*Extrait cité*

========================================

Je penses depuis toujours que la démocratie c’est le peuple qui la construit et l’impose, et ce ne sera jamais un cadeau d’un quelconque exécutif ou »des institutions » ! c’est valide pour le Québec et pour n’importe quel endroit au monde ! Je persiste à penser par exemple que le peuple mérite de prendre le blâme de tout ce qui lui arrive et c’est le cas pour mon bled d’origine pour lequel j’accuse tout le temps le peuple de tous les maux, car c’est le peuple qui veut ou ne veut pas des règles justes et équitables en réalité ! dans mon bled, le peuple hait et déteste l’ordre, les contraintes, les obligations, la transparence, l’engagement et passe sa vie a mendier ou quêter des droits !:))) je suis mort de rire ! et c’est dans ce contexte qu’on ne peut effectivement pas en vouloir au partis politiques ou aux premiers ministres ou à l’administration ! Jean Charest en effet n’y est pour rien la-dedans, il a débarqué dans un système pourri qui était déjà là et qui est réclamé par le peuple en partie, tout comme Trudeau aujourd’hui n’a pas la capacité de révolutionner ou changer radicalement un système fédéral miné et tout aussi corrompu et maintenu en place par des milliers de tireurs de ficelles qui se trouvent à tous les échelons et dans toutes les couches sociales ! Que veulent donc ceux qui leur réclament de réaliser des miracles et leur reprochent d’être des »valets » du système ? …
la »commission Charbonneau » donc, au delà de sa symbolique et du décorum, fut une forme d’expression en fait qui résume toute l’hésitation d’une société que je qualifie »d’immature » pour la démocratie pleine et entière, et c’est pour cette raison qu’il m’arrive souvent de la qualifier de tiers-mondiste tout en gardant à l’esprit que le Québec c’est tout de même pas nos pays arabes ou l’afrique ! Mais il est vrai qu’au delà de toutes ces considérations inhérentes à la société, la CORRUPTION reste un fléau qu’il est très difficile d’extirper de la SOCIÉTÉ CAPITALISTE ! Pour ne pas dire IMPOSSIBLE ne serait-ce que de voir espérer diminuer dans ce modèle économique …. tout simplement.
Merci pour ce billet bcbg et digne d’une analyse académique de premier plan…
Je crois sincèrement que nous avons atteint et pas qu’au Québec, mais partout sur la planète, toutes les limites de ce que nos propres systèmes peuvent encaisser ! la corruption endémique avec le concours des politiciens ou des états conjuguée à la démission et la lâcheté des peuples ont fini par nous imposer des incohérences et des phénomènes inimaginables il y a encore quelques décennies ! rien que les dits »boom immobiliers » et la spéculation sur ce secteur juteux avec celui de la construction en général et des BTP des grands chantiers d’états ont tellement aggravé les disparités sociales et corrompu l’administration que c’est rendu un phénomène universel qui a réussi à miner toutes les sociétés par un un autre phénomène ou mécanisme de »cooptation » d’une partie des peuples qui s’y frotte les mains…et se remplit les poches… et qui explique en partie la corruption des peuples !

========================================

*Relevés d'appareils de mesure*
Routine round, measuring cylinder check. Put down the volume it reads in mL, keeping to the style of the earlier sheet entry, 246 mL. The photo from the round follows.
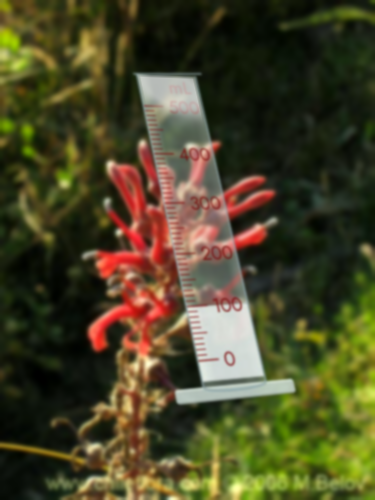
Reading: 100 mL
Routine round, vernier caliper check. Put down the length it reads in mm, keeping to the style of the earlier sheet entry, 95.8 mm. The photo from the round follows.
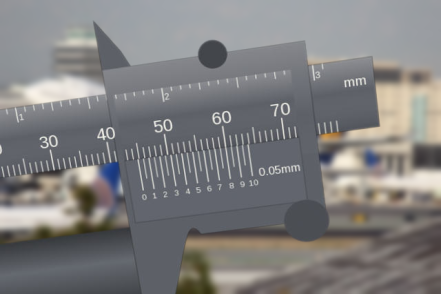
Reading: 44.8 mm
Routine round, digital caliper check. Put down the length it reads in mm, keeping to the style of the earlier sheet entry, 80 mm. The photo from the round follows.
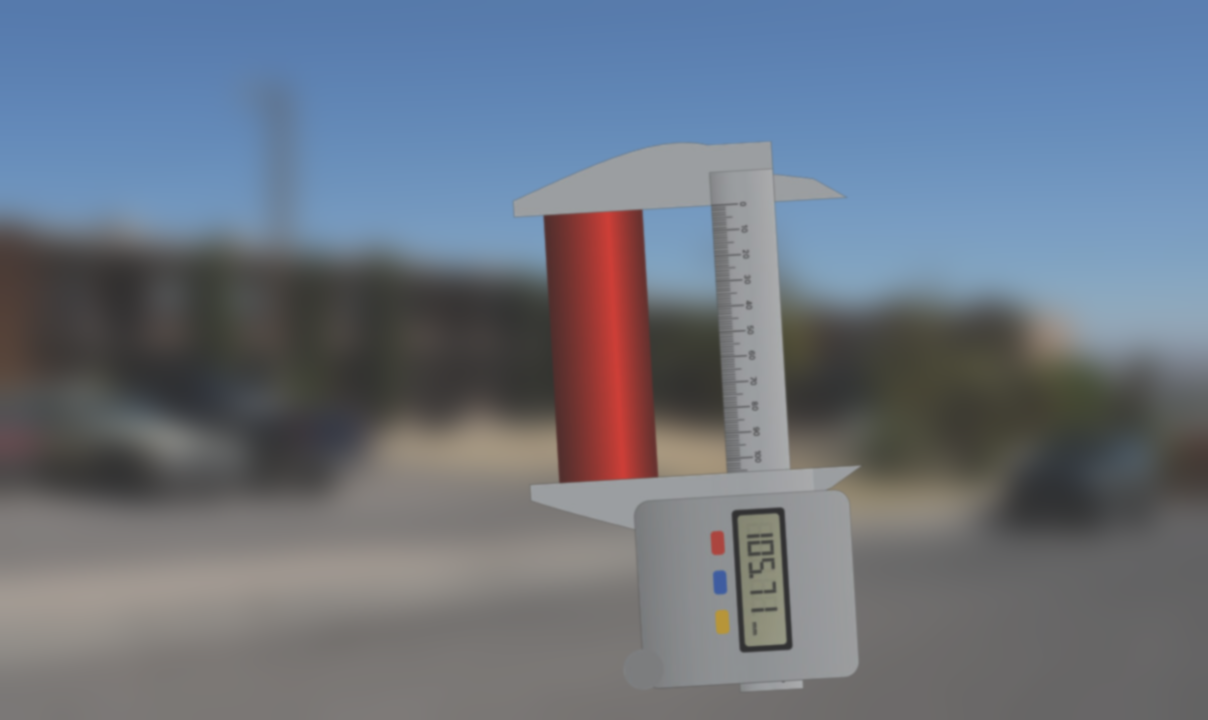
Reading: 105.71 mm
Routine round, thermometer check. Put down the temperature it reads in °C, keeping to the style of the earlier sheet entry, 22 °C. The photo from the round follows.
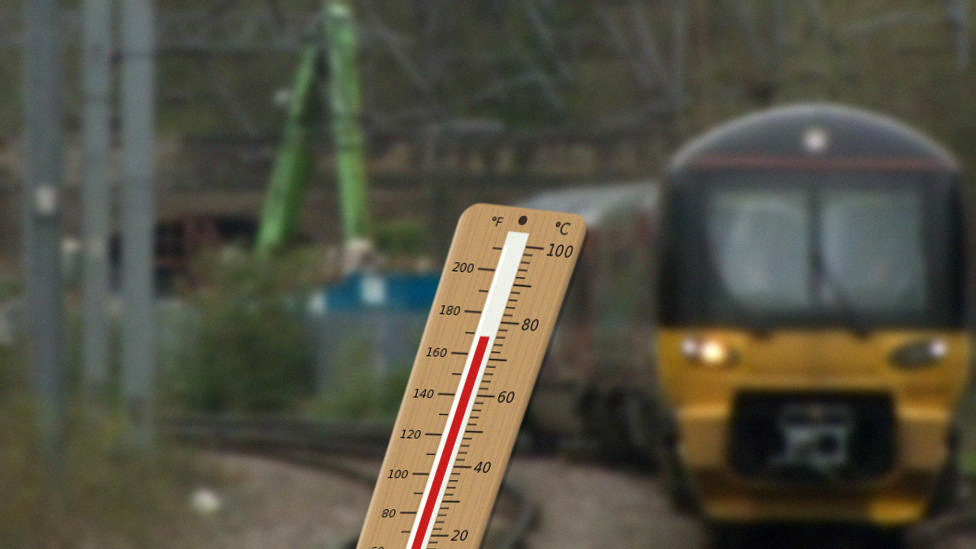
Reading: 76 °C
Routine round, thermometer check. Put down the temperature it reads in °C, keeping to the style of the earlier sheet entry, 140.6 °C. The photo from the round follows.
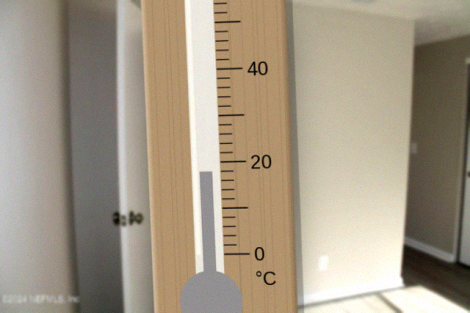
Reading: 18 °C
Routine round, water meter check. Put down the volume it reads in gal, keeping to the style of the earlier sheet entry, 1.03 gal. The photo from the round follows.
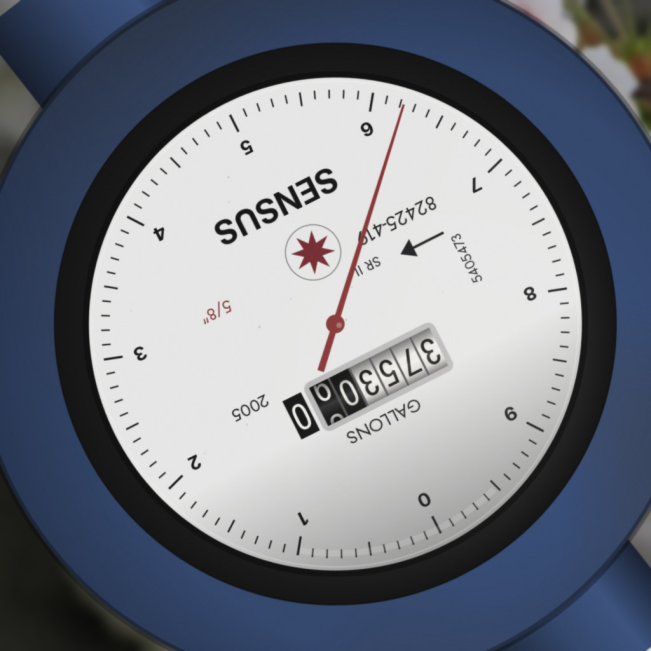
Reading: 3753086.2 gal
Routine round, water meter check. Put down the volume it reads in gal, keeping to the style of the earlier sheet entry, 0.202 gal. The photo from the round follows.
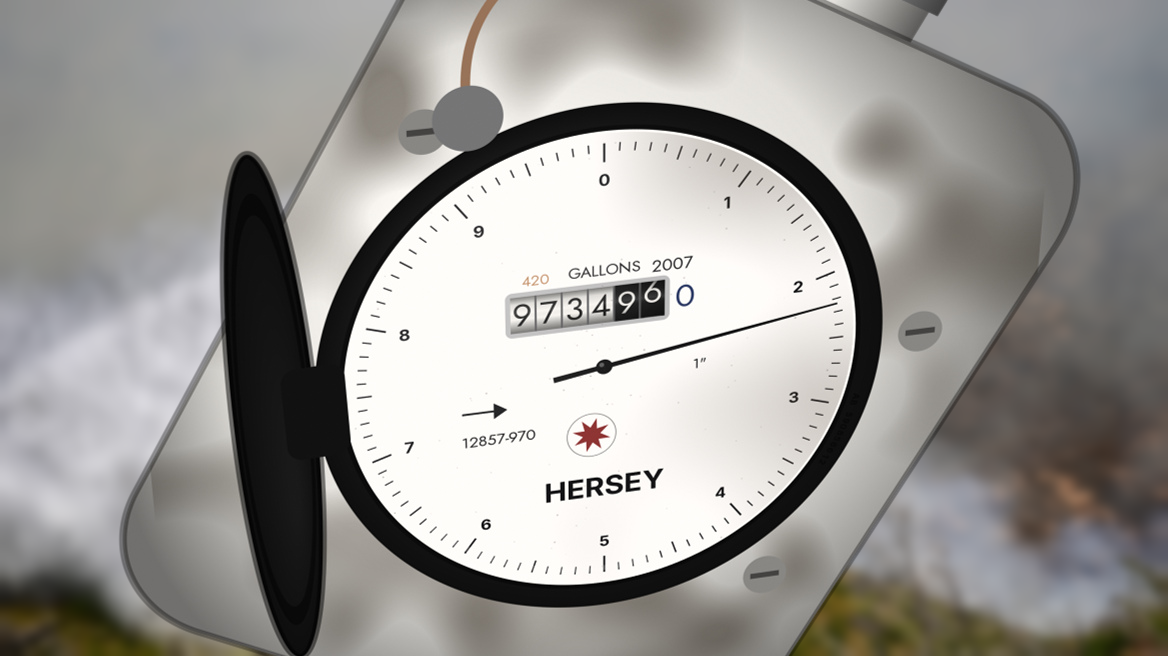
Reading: 9734962.2 gal
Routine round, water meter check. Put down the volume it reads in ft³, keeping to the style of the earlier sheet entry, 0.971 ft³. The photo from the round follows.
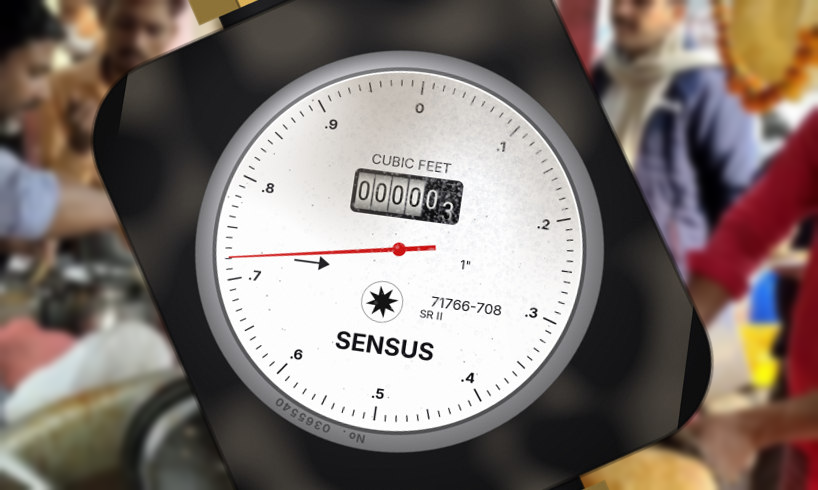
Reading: 2.72 ft³
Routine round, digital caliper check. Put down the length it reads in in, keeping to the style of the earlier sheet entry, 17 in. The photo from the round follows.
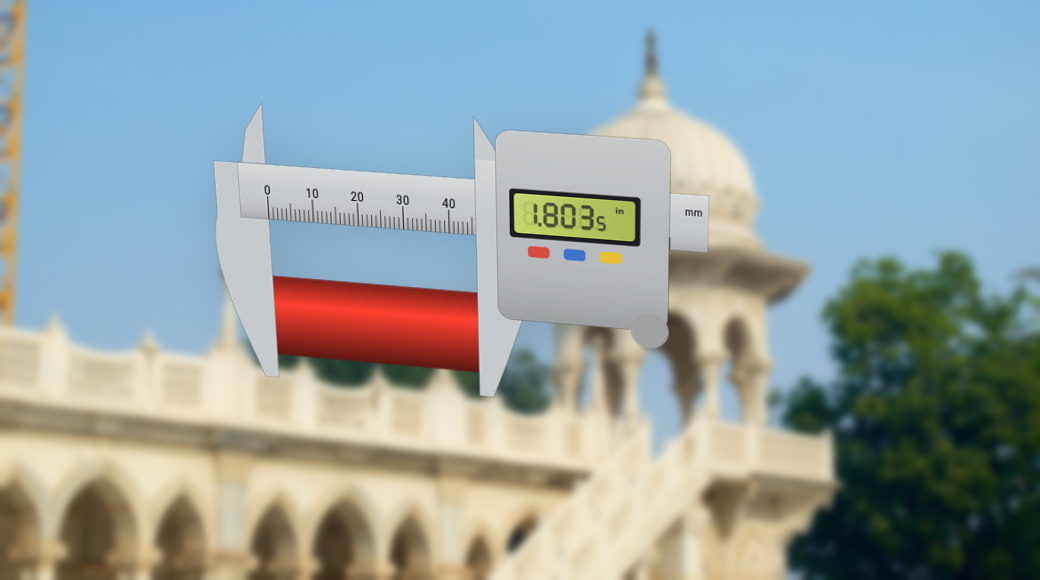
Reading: 1.8035 in
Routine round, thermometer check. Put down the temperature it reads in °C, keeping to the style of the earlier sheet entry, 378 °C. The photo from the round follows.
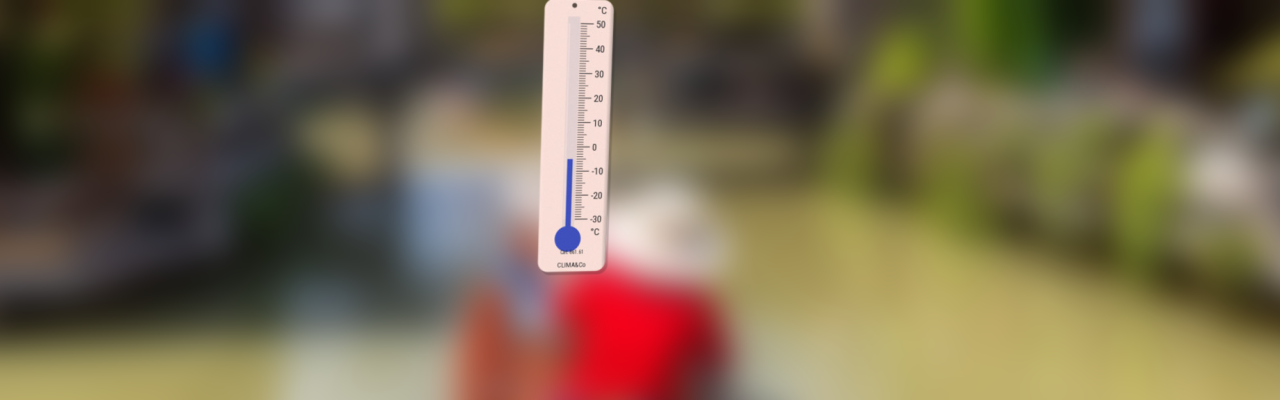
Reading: -5 °C
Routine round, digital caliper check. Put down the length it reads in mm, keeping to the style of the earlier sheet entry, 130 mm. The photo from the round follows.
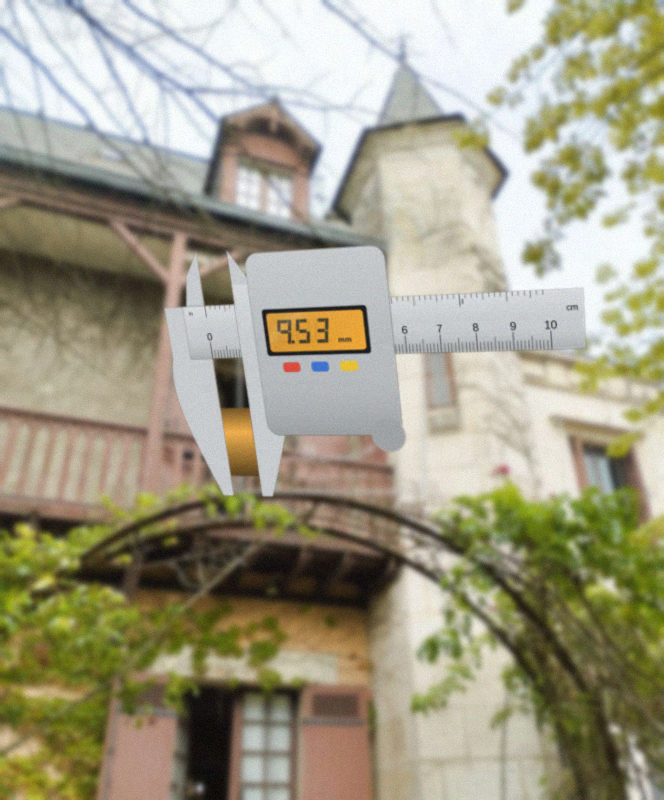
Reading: 9.53 mm
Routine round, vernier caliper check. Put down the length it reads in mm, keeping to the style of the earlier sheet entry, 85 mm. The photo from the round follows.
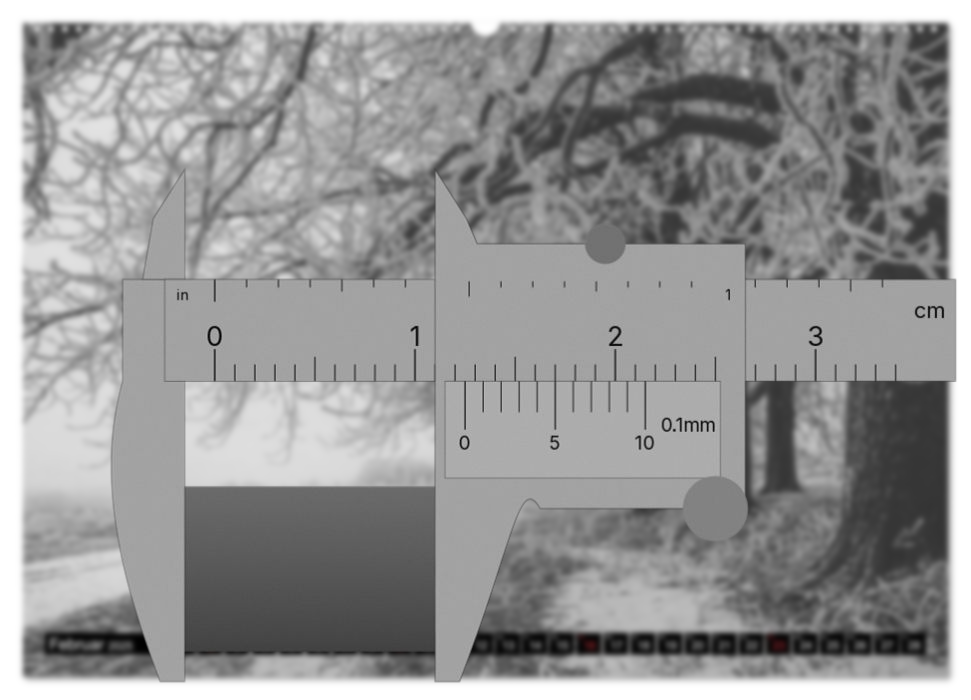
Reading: 12.5 mm
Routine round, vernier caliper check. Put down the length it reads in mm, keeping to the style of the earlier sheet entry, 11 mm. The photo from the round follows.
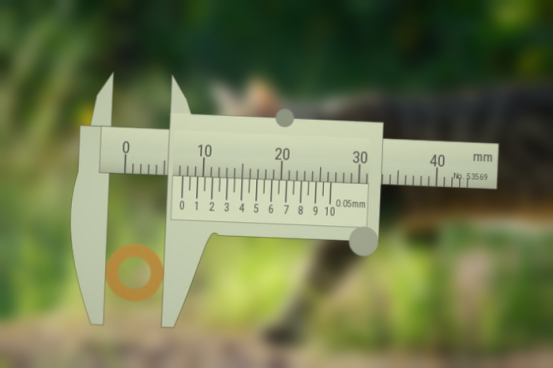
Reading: 7.4 mm
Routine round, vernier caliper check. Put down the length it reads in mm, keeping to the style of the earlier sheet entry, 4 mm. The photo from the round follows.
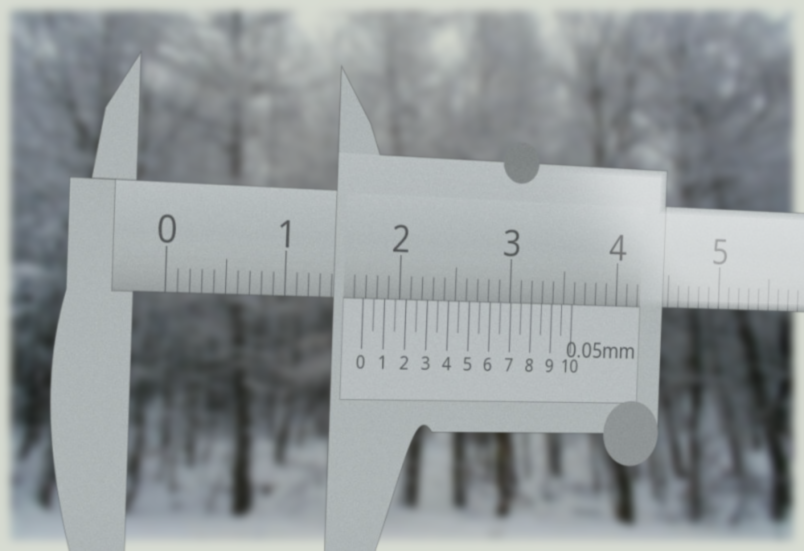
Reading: 16.8 mm
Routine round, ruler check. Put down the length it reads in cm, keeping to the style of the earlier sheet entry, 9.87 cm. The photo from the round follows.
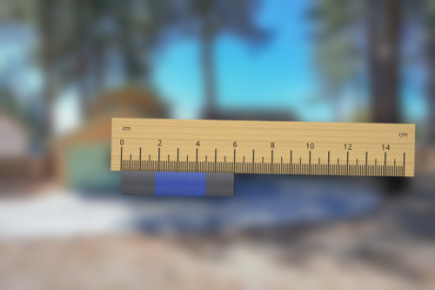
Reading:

========================================

*Consigne 1*
Répondez aux questions suivantes à partir de l'extrait cité.
(a) Selon l'extrait, qui construit et impose la démocratie ?
(b) Par quel adjectif placé entre guillemets la société est-elle jugée non prête pour la démocratie pleine et entière ?
(c) De quel type de société la corruption est-elle présentée comme très difficile à extirper ?
*Consigne 2*
Dans l'extrait cité, relevez tout ce que le peuple du « bled » d'origine est dit haïr et détester.

*Réponse 1*
(a) Le peuple.
(b) « Immature ».
(c) La société capitaliste.

*Réponse 2*
L'ordre, les contraintes, les obligations, la transparence et l'engagement.